### Görevin istediği
Obsesif kompulsif bozukluk konulu metinden "Her şey..’ diye" ile başlayıp "iyice köşeye sıkıştırmıştı." ile biten kısmı hiç değiştirmeden yazın.

++++ Alıştırma metni ++++

“Artık özgürüm…” dedi – Obsesif Kompulsif Bozukluk

‘Sizinle konuşmamıza odaklanamıyorum, özür dilerim…’ dedi. Odaya gireli henüz 5 dakika olmamıştı.

Biraz mahçup ve rahatsız bir pozisyonda oturuyordu.
O’na dikkatini neyin dağıttığını sordum.
Her şey..’ diye ağlamaya başladı. ‘Hep böyle oluyor zaten, etrafla ilgilenmekten hayatın tadını çıkaramıyorum. Böyle yaşamak olmaz olsun! Şu pandemiden sonra iyice katlanılmaz oldu’ dedi.

Her sabah işe giderken yürüdüğü kaldırımı bile değiştirmediğini öyle ki, bir kez o kaldırımda çalışma olduğu için yürünemez olduğunda eve geri döndüğünü fakat bunu söylemeye utandığı için hasta numarası yaptığını anlattı. O’nu rahatsız hissettirecek her durumdan itinayla kaçınmıştı fakat pandemi O’nun bu kaçınmalarına izin vermeyerek onu iyice köşeye sıkıştırmıştı.

++++ Veri kümesi içeriği ++++

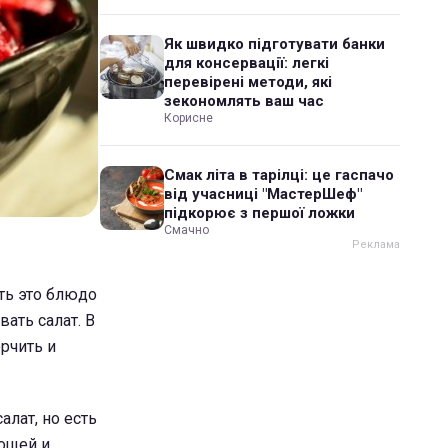
Як швидко підготувати банки
для консервації: легкі
перевірені методи, які
зекономлять ваш час
Корисне
Смак літа в тарілці: це гаспачо
від учасниці "МастерШеф"
підкорює з першої ложки
Смачно
ть это блюдо
вать салат. В
орчить и
алат, но есть
вощей и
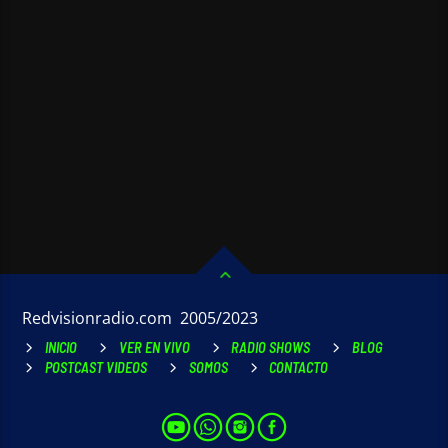
Redvisionradio.com 2005/2023
INICIO
VER EN VIVO
RADIO SHOWS
BLOG
POSTCAST VIDEOS
SOMOS
CONTACTO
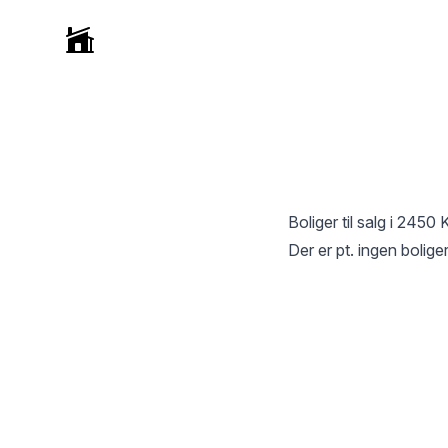
Selvmægler
Boliger til salg i
2450 
Der er pt. ingen boliger 
Footer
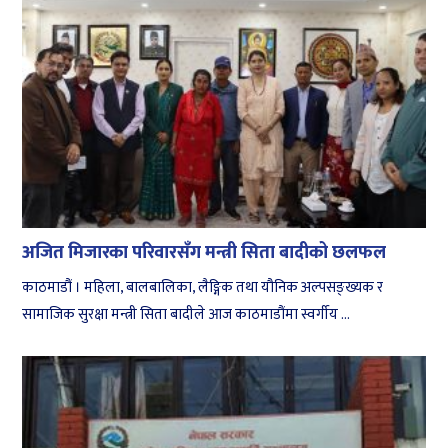
अजित मिजारका परिवारसँग मन्त्री सिता बादीको छलफल
काठमाडौं । महिला, बालबालिका, लैङ्गिक तथा यौनिक अल्पसङ्ख्यक र
सामाजिक सुरक्षा मन्त्री सिता बादीले आज काठमाडौंमा स्वर्गीय ...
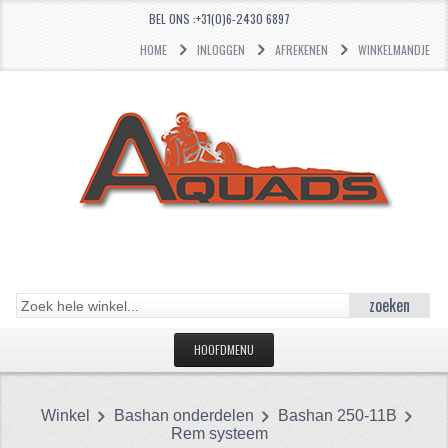
BEL ONS :+31(0)6-2430 6897
HOME
INLOGGEN
AFREKENEN
WINKELMANDJE
zoeken
HOOFDMENU
HOME
Winkel
Bashan onderdelen
Bashan 250-11B
CATEGORIEËN
Rem systeem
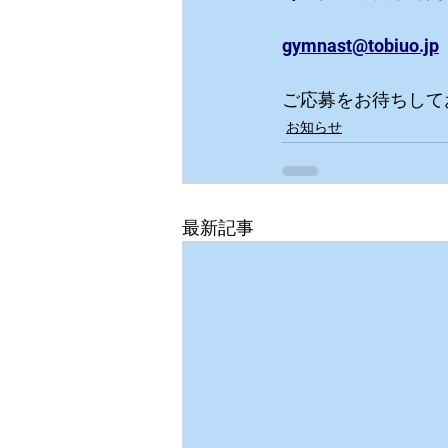
gymnast@tobiuo.jp
ご応募をお待ちして
お知らせ
最新記事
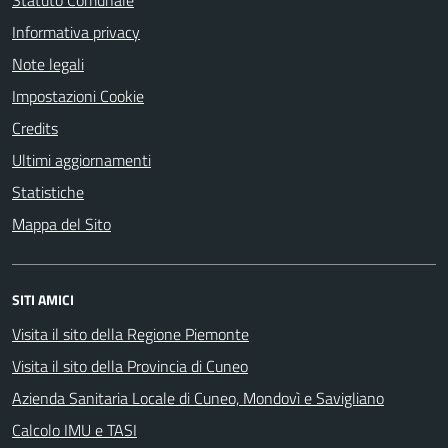
Statuto Comunale
Informativa privacy
Note legali
Impostazioni Cookie
Credits
Ultimi aggiornamenti
Statistiche
Mappa del Sito
SITI AMICI
Visita il sito della Regione Piemonte
Visita il sito della Provincia di Cuneo
Azienda Sanitaria Locale di Cuneo, Mondovì e Savigliano
Calcolo IMU e TASI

++++

### Görevin çözümü
Her şey..’ diye ağlamaya başladı. ‘Hep böyle oluyor zaten, etrafla ilgilenmekten hayatın tadını çıkaramıyorum. Böyle yaşamak olmaz olsun! Şu pandemiden sonra iyice katlanılmaz oldu’ dedi.

Her sabah işe giderken yürüdüğü kaldırımı bile değiştirmediğini öyle ki, bir kez o kaldırımda çalışma olduğu için yürünemez olduğunda eve geri döndüğünü fakat bunu söylemeye utandığı için hasta numarası yaptığını anlattı. O’nu rahatsız hissettirecek her durumdan itinayla kaçınmıştı fakat pandemi O’nun bu kaçınmalarına izin vermeyerek onu iyice köşeye sıkıştırmıştı.